As Goethe first posited in 1790, the plant shoot is composed of only two vegetative organ types: leaf and stem. This seemingly simple body plan has been reiterated and modified over the course of evolution resulting in an impressive amount of morphological variation among species. Much of this diversity in plant form is dictated by the location, frequency, and timing of branch outgrowth (Halle et al., 1978; Bell, 1991; Barthelemy & Caraglio, 2007). Branch development also contributes to variation in shoot architecture within species, where this variation has the potential to influence fitness. The development of branches from axillary meristems affects leaf placement and light interception (Bell, 2008). Meristem fate (quiescent, vegetative, or floral) may limit the number of subsequent meristems available for sexual (Geber, 1990; Lortie & Aarssen, 1997; Lortie & Aarssen, 2000a) and asexual (Watson, 1984) reproduction and plays a key role in life-history trade offs (Geber, 1990). Finally, the developmental dynamics of shoot architecture can affect fitness and are subject to selection (Lortie & Aarssen, 1997; Lortie & Aarssen, 2000b), making shoot architecture an excellent system for studying morphological and functional divergence of natural populations.
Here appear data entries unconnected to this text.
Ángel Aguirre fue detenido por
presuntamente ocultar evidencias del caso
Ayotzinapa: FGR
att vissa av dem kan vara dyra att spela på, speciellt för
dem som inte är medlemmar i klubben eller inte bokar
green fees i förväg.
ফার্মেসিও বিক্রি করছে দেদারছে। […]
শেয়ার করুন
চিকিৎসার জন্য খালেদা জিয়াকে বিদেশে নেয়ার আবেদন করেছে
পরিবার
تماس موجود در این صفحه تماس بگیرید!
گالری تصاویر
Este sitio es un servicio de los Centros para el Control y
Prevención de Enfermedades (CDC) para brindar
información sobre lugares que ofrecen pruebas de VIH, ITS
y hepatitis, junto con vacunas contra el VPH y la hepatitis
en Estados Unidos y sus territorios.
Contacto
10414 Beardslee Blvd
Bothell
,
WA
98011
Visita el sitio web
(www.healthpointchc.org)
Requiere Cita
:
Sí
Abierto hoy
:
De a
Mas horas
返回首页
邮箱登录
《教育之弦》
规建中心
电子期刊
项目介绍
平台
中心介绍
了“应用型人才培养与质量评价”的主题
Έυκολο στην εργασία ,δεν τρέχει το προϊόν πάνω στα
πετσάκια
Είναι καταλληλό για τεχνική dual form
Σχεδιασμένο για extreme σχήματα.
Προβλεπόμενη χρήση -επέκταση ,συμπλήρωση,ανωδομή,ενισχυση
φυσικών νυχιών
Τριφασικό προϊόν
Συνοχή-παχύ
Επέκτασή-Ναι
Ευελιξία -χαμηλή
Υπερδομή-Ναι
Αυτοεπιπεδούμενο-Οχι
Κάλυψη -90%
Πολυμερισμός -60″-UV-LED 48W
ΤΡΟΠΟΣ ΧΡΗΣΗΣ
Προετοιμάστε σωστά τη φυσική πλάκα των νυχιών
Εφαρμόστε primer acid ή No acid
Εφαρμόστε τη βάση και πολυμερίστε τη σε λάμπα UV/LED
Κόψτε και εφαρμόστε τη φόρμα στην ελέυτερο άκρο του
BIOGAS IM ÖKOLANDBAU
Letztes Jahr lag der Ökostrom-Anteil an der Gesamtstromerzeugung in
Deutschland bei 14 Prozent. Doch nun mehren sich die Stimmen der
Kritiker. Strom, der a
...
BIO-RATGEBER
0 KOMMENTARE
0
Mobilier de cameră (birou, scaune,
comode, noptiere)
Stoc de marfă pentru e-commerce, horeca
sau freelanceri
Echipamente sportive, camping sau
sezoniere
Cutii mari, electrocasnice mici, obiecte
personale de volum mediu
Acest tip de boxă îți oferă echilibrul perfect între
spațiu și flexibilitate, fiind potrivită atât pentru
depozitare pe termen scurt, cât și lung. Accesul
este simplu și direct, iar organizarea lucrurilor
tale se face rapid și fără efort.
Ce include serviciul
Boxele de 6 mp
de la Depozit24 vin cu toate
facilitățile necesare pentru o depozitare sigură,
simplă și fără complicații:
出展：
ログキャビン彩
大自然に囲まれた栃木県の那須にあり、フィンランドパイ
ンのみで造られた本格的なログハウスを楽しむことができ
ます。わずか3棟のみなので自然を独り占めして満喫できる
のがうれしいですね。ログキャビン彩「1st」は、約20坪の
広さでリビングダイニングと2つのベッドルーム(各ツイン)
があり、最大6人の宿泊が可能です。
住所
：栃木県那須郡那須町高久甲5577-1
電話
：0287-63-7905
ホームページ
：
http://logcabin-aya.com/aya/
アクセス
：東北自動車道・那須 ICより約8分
I use a comparative approach to investigate the evolution and development (evo-devo) of shoot architecture. Modern evo-devo studies seek to understand the molecular and developmental basis of morphological novelty and diversification as well as to uncover conserved developmental mechanisms and deep homologies. Such evo-devo studies have focused primarily on macroevolutionary problems by comparing developmental patterns across broad phylogenetic distances, usually focusing on model organisms such as Arabidopsis, Pisum, and Solanum (e.g. Blein et al., 2008). Broad-scale comparative studies have identified key gene networks responsible for morphological similarities and differences between major clades (reviewed in Carroll, 2008). However, whether the key genes and gene networks identified in model organisms are responsible for morphological variation at the population level is less clear. In order to fully understand the evolution of morphology and development, we need to examine these molecular developmental pathways within and among populations, where genetic divergence, adaptation, and speciation occur. A recent NSF workshop on Frontiers in Evolutionary Biology (2005) emphasized the need to integrate development and microevolution. One approach to this integration is to examine genes and gene networks that are well characterized in model taxa, but in the context of natural variation at the population level (Fondon & Garner, 2004; Shapiro et al., 2004; Moczek, 2006; Ehrenreich et al., 2007). Studies such as these four serve to highlight the importance and paucity of microevolutionary developmental research, which is especially lacking for plants. I examine the molecular developmental basis for intraspecific variation of shoot architecture in two populations of Mimulus guttatus (monkeyflower). Specifically, I will determine whether conserved gene networks responsible for patterning shoot architecture in broadly divergent model taxa also are responsible for natural morphological variation at the population level in M. guttatus.